ACTION ITEM. Decide whether each statement agrees with the text on SQL joins: (a) the query output contains six rows; (b) every row in the output has a saleID value; (c) aliases are suggested for tables with long or very descriptive names. Answer yes or no for each and quote the words from the text that decide it.

TEXT FOR ANALYSIS.
The result of this query is the opposite of the previous one, as it returns every row from both tables, but only unique rows from the “right” table:
Output
+--------+----------+-------------+----------+
| saleID | quantity | salesperson | empName |
+--------+----------+-------------+----------+
| 1 | 7 | 1 | Florence |
| NULL | NULL | NULL | Mary |
| 4 | 1 | 3 | Diana |
| 5 | 5 | 3 | Diana |
| 2 | 10 | 4 | Betty |
| 3 | 8 | 4 | Betty |
+--------+----------+-------------+----------+
6 rows in set (0.00 sec)Table and column aliases in JOIN clauses
When joining tables with long or very descriptive names, writing multiple fully qualified column references can become tedious. To avoid this, users sometimes find it useful to provide a shorter table or column name alias.

(Items from a dataset)
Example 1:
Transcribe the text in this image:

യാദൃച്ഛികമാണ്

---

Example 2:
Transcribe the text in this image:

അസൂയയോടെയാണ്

SOLUTION TO THIS TASK.
(a) Yes: "6 rows in set"
(b) No: "| NULL | NULL | NULL | Mary |"
(c) Yes: "When joining tables with long or very descriptive names, writing multiple fully qualified column references can become tedious."